Input data:
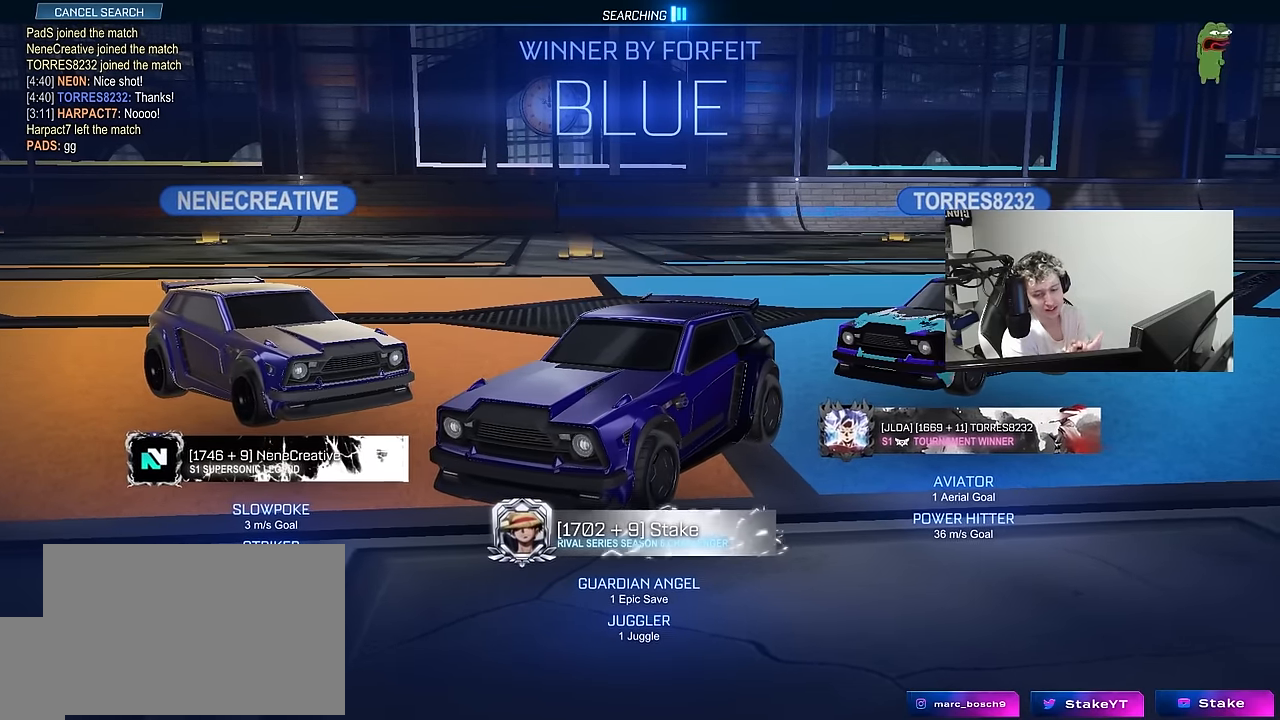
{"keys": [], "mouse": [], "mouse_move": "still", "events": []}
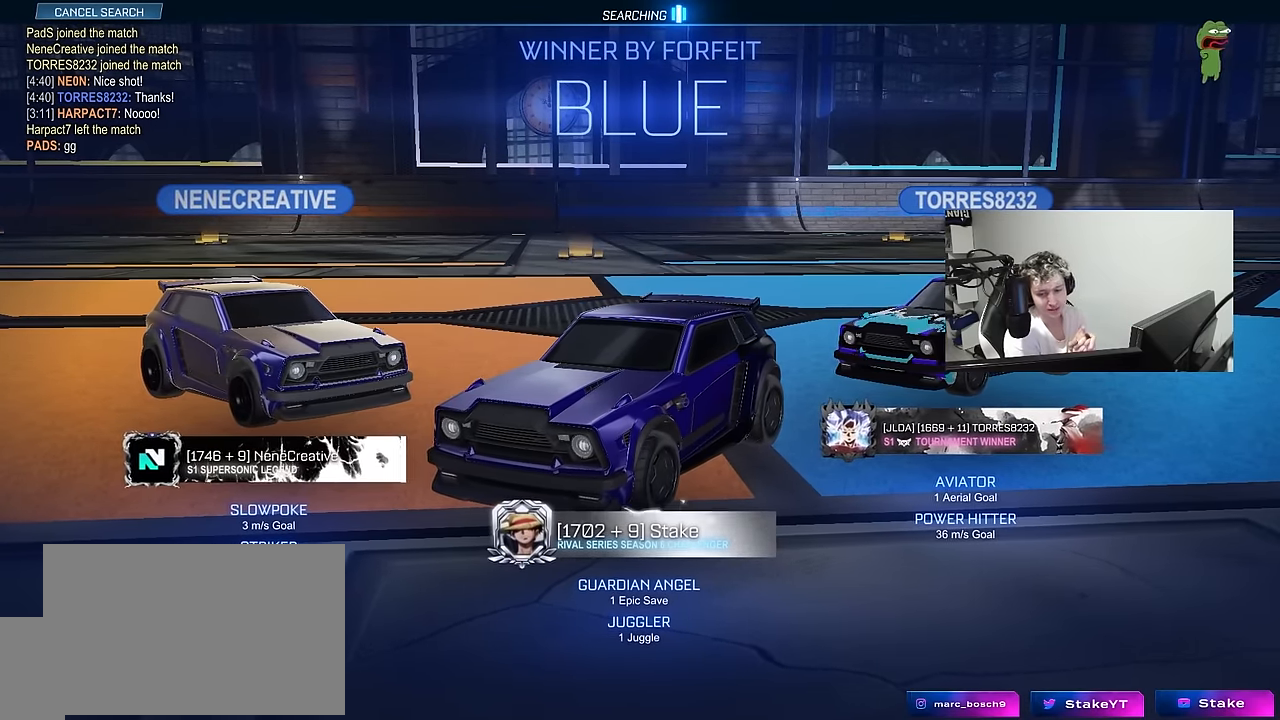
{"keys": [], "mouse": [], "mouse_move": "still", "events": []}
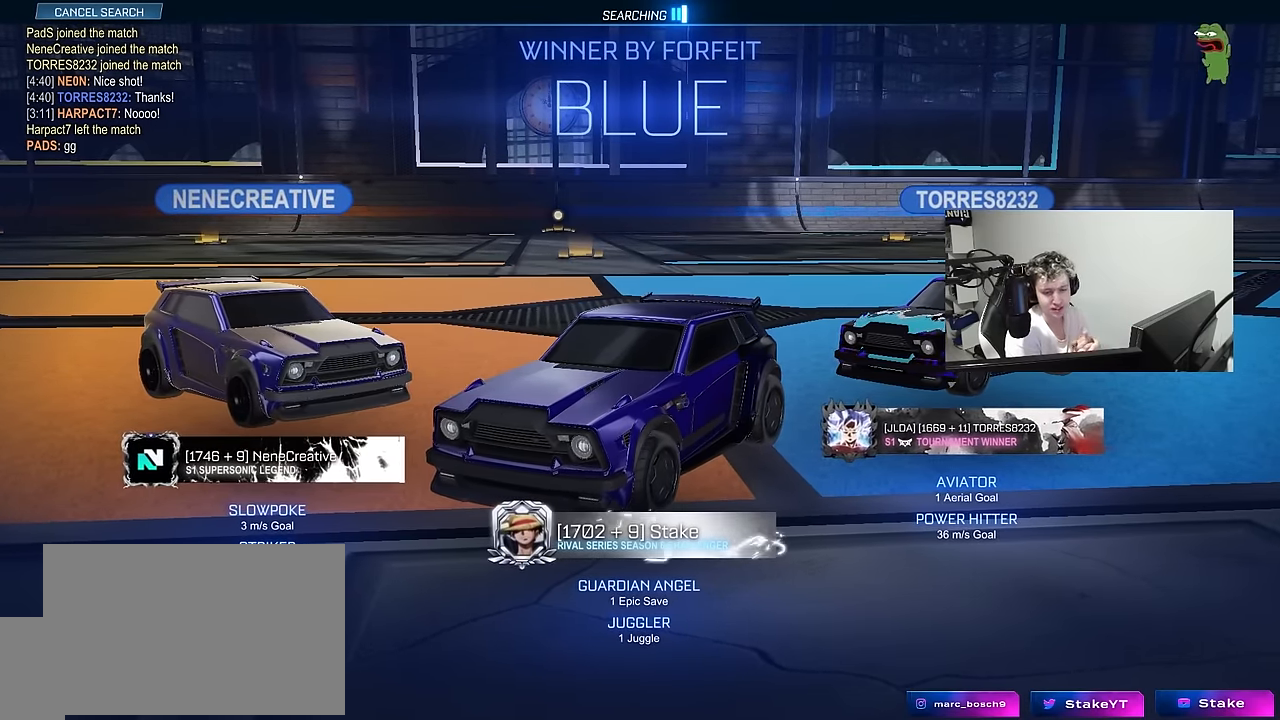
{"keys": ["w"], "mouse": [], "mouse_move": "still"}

Work request: Leaving out the pictures, output each line above exactly as it is.

Finished exercise:
{"keys": [], "mouse": [], "mouse_move": "still", "events": []}
{"keys": [], "mouse": [], "mouse_move": "still", "events": []}
{"keys": ["w"], "mouse": [], "mouse_move": "still"}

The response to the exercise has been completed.